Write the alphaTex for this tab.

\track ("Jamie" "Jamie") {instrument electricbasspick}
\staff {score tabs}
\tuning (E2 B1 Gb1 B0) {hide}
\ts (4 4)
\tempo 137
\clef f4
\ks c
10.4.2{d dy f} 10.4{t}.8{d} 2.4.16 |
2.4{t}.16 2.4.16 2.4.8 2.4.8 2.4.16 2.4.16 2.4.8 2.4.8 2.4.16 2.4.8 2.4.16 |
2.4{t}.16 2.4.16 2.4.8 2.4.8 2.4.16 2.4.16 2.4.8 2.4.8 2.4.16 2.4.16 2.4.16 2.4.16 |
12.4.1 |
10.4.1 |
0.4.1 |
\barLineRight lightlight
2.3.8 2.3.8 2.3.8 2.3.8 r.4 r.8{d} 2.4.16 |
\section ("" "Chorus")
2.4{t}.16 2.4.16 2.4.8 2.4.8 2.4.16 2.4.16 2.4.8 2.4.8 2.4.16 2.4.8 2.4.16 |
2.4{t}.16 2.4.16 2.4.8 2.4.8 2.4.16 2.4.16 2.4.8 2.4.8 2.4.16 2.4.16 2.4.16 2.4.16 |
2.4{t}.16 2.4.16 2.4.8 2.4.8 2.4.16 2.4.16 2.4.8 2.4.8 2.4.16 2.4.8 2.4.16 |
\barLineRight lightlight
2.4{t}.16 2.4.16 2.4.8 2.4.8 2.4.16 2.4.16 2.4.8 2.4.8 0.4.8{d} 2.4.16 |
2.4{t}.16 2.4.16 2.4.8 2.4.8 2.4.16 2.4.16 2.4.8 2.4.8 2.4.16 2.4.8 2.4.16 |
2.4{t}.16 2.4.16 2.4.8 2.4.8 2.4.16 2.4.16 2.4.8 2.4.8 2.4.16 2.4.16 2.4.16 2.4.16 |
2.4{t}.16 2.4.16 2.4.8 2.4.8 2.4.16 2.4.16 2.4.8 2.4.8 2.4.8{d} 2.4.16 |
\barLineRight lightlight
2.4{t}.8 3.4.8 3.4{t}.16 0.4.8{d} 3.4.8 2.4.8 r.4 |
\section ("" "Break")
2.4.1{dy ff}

====

**TO BE DONE**. Rewrite every item above, substituting "Refrain" for "Chorus" and leaving everything else unchanged.

**SOLUTION TO THE EXERCISE**.
Write the alphaTex for this tab.

\track ("Jamie" "Jamie") {instrument electricbasspick}
\staff {score tabs}
\tuning (E2 B1 Gb1 B0) {hide}
\ts (4 4)
\tempo 137
\clef f4
\ks c
10.4.2{d dy f} 10.4{t}.8{d} 2.4.16 |
2.4{t}.16 2.4.16 2.4.8 2.4.8 2.4.16 2.4.16 2.4.8 2.4.8 2.4.16 2.4.8 2.4.16 |
2.4{t}.16 2.4.16 2.4.8 2.4.8 2.4.16 2.4.16 2.4.8 2.4.8 2.4.16 2.4.16 2.4.16 2.4.16 |
12.4.1 |
10.4.1 |
0.4.1 |
\barLineRight lightlight
2.3.8 2.3.8 2.3.8 2.3.8 r.4 r.8{d} 2.4.16 |
\section ("" "Refrain")
2.4{t}.16 2.4.16 2.4.8 2.4.8 2.4.16 2.4.16 2.4.8 2.4.8 2.4.16 2.4.8 2.4.16 |
2.4{t}.16 2.4.16 2.4.8 2.4.8 2.4.16 2.4.16 2.4.8 2.4.8 2.4.16 2.4.16 2.4.16 2.4.16 |
2.4{t}.16 2.4.16 2.4.8 2.4.8 2.4.16 2.4.16 2.4.8 2.4.8 2.4.16 2.4.8 2.4.16 |
\barLineRight lightlight
2.4{t}.16 2.4.16 2.4.8 2.4.8 2.4.16 2.4.16 2.4.8 2.4.8 0.4.8{d} 2.4.16 |
2.4{t}.16 2.4.16 2.4.8 2.4.8 2.4.16 2.4.16 2.4.8 2.4.8 2.4.16 2.4.8 2.4.16 |
2.4{t}.16 2.4.16 2.4.8 2.4.8 2.4.16 2.4.16 2.4.8 2.4.8 2.4.16 2.4.16 2.4.16 2.4.16 |
2.4{t}.16 2.4.16 2.4.8 2.4.8 2.4.16 2.4.16 2.4.8 2.4.8 2.4.8{d} 2.4.16 |
\barLineRight lightlight
2.4{t}.8 3.4.8 3.4{t}.16 0.4.8{d} 3.4.8 2.4.8 r.4 |
\section ("" "Break")
2.4.1{dy ff}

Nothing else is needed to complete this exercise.